Algorand’s Largest DeFi Protocol to Shut Down

Algorand’s Largest DeFi Protocol to Shut Down

Source Node: 2167138

Algofi, which accounted for more than 50% of value on Algorand, said it will shortly move into withdrawal-only mode.

Photo by Ales Nesetril on Unsplash

Posted July 11, 2023 at 9:20 pm EST.

Algofi, a decentralized finance lending protocol built on the Layer 1 blockchain Algorand, plans to shutter operations by the end of the year.

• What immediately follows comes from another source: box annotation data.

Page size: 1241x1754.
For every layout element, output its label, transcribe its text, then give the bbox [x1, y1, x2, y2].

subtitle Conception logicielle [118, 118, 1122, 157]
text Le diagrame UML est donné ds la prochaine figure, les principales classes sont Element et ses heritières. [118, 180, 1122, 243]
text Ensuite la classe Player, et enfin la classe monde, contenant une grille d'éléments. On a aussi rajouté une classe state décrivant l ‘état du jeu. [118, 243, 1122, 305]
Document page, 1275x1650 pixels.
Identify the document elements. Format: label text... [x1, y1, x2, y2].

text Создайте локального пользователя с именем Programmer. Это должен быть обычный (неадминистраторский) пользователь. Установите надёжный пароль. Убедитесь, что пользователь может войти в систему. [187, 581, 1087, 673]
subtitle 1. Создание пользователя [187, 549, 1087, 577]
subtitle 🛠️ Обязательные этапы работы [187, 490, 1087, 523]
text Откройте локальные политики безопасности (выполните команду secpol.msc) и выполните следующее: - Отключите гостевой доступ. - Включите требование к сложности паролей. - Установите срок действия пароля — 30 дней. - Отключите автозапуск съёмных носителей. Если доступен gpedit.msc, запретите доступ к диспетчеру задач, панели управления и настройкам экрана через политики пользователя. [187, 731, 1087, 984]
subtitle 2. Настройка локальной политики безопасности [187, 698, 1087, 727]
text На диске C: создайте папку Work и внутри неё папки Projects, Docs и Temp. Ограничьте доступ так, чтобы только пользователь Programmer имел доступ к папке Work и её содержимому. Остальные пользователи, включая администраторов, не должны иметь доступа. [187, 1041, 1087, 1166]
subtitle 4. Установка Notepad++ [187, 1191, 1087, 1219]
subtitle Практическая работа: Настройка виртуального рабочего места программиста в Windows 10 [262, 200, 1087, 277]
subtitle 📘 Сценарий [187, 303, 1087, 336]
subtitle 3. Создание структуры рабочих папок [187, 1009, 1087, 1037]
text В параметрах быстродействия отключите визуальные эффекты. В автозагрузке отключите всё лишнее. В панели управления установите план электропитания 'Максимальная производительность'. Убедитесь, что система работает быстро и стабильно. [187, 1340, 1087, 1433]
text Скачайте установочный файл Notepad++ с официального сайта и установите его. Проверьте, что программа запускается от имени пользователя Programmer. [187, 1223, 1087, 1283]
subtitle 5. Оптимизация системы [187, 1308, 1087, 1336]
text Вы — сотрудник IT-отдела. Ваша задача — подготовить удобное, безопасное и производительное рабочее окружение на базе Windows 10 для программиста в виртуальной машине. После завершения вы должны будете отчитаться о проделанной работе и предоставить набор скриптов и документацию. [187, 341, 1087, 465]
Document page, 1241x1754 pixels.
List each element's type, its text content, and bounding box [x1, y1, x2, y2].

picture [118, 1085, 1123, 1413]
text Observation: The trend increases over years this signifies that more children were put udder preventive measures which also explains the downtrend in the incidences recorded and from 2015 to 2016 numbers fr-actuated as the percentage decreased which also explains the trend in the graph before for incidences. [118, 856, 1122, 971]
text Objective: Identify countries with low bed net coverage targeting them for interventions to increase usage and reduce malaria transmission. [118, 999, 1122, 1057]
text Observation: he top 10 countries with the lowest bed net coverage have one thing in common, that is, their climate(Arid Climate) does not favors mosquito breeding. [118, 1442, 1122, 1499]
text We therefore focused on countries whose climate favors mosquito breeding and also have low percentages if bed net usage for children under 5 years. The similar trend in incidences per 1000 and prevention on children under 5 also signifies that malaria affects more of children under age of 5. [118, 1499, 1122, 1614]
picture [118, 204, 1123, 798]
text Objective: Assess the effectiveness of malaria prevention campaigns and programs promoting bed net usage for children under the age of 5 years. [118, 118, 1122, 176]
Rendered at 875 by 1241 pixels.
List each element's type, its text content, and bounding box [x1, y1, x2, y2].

Algofi, which facilitates lending, borrowing and trading, raised $2.9 million from investors, including a pre-seed round led by Y Combinator.

In a July 11 announcement, Algofi’s developers said they had decided to wind down the protocol, citing a “confluence of events” that had taken place which had rendered maintaining the protocol unviable. 

“We will begin sunsetting the platform and put the platform in withdrawal-only mode,” the developers said. 

“This is obviously not the outcome any of us on the team or in the community hoped for at the outset of this project,” they added. 

Beginning Sept. 1, collateral factors of ALGO, vALGO, STBL, USDC, goBTC, and goETH will be reduced from 75% to 0% by December, on both V1 and V2 lending markets. Ongoing liquidity mining programs will be halted and no future proposals would be enacted.

Until the announcement, Algofi accounted for more than half of Algorand’s $41 million in Total Value Locked (TVL). Over the last 24 hours, however, Algofi’s TVL dropped 60% to under $14 million.

Earlier this year, the U.S. Securities and Exchange Commission (SEC) named Algorand a security, along with five other tokens, in a lawsuit against crypto exchange Bittrex. The SEC’s characterization came despite comments made by Chairman Gary Gensler a few years prior, praising the Algorand blockchain and saying “you can create Uber on top of it.”